There's not the smallest orb which thou beholdest
But in his motion like an angel sings,
Still quiring to the young-eyed cherubims.
Merchant of Venice.
——there came to him a vivid impression of sudden light in the room, and he knew that something very familiar was happening to him, yet something that had not happened consciously for thirty years and more —since his early childhood in the night-nursery with the bars across the windows.
He was both asleep and awake at the same time. Some part of him, rather, that never slept was disengaging itself—with difficulty. He was getting free. Stimulated by his intercourse with the children, this part of him that in boyhood used to be so easily detached, light as air, was getting loose. The years had fastened it in very tightly. Jimbo and Monkey had got at it. And Jimbo and Monkey were in the room at this moment. They were pulling him out.
It was very wonderful; a glory of youth and careless joy rushed through him like a river. Some sheath or vesture melted off. It seemed to tear him loose. How in the world could he ever have forgotten it— let it go out of his life? What on earth could have seemed good enough to take its place? He felt like an eagle some wizard spell had imprisoned in a stone, now released and shaking out its crumpled wings. A mightier spell had set him free. The children stood beside his bed!
'I can manage it alone,' he said firmly. 'You needn't try to help me.'
No sound was audible, but they instantly desisted. This thought, that took a dozen words to express ordinarily, shot from him into them the instant it was born. A gentle pulsing, like the flicker of a flame, ran over their shining little forms of radiance as they received it. They shifted to one side silently to give him room. Thus had he seen a searchlight pass like lightning from point to point across the sea.
Yet, at first, there was difficulty; here and there, in places, he could not get quite loose and free.
'He sticks like Daddy,' he heard them think. 'In the head it seems, too.'
There was no pain in the sensation, but a certain straining as of unaccustomed muscles being stretched. He felt uncomfortable, then embarrassed, then—exhilarated. But there were other exquisite sensations too. Happiness, as of flooding summer sunshine, poured through him.
'He'll come with a rush. Look out!' felt Jimbo—'felt' expressing 'thought' and 'said' together, for no single word can convey the double operation thus combined in ordinary life.
The reality of it caught him by the throat.
'This,' he exclaimed, 'is real and actual. It is happening to me now!'
He looked from the pile of clothes taken off two hours ago—goodness, what a mass!—to the children's figures in the middle of the room. And one was as real as the other. The moods of the day and evening, their play and nonsense, had all passed away. He had crossed a gulf that stood between this moment and those good-nights in the Pension. This was as real as anything in life; more real than death. Reality—he caught the obvious thought pass thickly through the body on the bed— is what has been experienced. Death, for that reason, is not real, not realised; dinner is. And this was real because he had been through it, though long forgotten it. Jimbo stood aside and 'felt' directions.
'Don't push,' he said.
'Just think and wish,' added Monkey with a laugh.
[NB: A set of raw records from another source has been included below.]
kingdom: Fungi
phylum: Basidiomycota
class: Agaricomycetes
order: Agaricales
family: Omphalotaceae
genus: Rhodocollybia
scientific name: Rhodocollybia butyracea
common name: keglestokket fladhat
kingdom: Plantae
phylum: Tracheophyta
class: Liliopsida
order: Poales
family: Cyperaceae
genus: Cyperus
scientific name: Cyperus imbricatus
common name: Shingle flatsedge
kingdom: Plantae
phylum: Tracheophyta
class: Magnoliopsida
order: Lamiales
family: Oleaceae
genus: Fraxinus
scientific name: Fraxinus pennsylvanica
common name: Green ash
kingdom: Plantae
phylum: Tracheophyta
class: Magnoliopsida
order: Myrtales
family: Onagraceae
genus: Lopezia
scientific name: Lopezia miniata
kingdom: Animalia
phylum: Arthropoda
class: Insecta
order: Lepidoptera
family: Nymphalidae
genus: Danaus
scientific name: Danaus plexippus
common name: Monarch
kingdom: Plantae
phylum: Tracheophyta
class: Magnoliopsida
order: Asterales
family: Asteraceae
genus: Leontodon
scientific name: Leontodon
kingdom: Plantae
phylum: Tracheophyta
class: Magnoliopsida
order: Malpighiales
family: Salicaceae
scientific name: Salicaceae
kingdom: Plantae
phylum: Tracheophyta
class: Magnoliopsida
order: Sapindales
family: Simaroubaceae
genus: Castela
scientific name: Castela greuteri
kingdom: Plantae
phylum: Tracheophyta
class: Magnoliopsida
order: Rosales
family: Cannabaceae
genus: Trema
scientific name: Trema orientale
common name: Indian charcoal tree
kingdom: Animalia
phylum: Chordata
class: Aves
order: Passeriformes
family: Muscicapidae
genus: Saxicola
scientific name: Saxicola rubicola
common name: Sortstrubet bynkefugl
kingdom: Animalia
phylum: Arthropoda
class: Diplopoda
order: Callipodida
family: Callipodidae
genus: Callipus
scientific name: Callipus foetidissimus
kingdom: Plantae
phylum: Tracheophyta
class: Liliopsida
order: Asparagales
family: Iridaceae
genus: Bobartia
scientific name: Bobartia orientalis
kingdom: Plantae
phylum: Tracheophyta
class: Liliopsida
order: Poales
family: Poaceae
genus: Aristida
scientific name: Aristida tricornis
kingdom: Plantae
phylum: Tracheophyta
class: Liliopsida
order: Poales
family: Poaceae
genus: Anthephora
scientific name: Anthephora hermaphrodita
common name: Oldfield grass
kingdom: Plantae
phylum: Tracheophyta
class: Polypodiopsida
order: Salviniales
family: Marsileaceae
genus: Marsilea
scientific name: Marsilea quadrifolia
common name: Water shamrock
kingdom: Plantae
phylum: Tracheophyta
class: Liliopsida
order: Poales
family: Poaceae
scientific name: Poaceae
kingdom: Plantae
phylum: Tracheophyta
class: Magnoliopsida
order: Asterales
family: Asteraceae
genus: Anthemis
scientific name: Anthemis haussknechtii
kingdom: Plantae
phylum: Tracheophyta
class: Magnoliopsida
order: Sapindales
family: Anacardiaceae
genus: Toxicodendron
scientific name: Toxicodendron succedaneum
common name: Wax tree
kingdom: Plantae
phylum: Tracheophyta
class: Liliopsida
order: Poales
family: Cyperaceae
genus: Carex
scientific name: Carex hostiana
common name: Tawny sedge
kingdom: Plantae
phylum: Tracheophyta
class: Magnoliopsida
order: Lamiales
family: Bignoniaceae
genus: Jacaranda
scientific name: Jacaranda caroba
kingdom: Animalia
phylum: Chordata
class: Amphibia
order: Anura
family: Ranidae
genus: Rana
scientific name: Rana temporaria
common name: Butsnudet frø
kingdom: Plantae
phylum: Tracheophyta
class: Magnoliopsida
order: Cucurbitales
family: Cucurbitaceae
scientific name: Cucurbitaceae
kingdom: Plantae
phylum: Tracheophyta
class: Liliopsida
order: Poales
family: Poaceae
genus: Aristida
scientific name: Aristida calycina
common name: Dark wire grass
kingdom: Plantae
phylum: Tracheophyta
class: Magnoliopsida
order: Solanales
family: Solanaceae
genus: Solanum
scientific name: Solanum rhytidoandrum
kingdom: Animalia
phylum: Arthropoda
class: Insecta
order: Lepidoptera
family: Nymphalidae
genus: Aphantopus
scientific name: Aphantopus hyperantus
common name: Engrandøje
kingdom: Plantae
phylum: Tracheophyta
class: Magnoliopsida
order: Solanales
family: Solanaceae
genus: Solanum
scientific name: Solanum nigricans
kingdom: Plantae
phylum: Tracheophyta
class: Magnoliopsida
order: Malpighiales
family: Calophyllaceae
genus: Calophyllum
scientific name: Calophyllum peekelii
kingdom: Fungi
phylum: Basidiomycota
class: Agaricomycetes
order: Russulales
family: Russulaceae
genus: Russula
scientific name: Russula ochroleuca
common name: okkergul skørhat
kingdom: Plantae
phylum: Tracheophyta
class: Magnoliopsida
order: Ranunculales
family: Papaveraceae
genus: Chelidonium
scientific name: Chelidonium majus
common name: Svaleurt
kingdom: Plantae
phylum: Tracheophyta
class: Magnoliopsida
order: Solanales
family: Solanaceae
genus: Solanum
It was her laugh, and perhaps the beauty of her big brown eyes as well, that got him finally loose. For the laughter urged some queer, deep yearning in him towards a rush of exquisite accomplishment. He began to slip more easily and freely. The brain upon the bed, oddly enough, remembered a tradition of old Egypt—that Thoth created the world by bursting into seven peals of laughter. It touched forgotten springs of imagination and belief. In some tenuous, racy vehicle his thought flashed forth. With a gliding spring, like a swooping bird across a valley, he was suddenly—out.
'I'm out!' he cried.
'All out!' echoed the answering voices.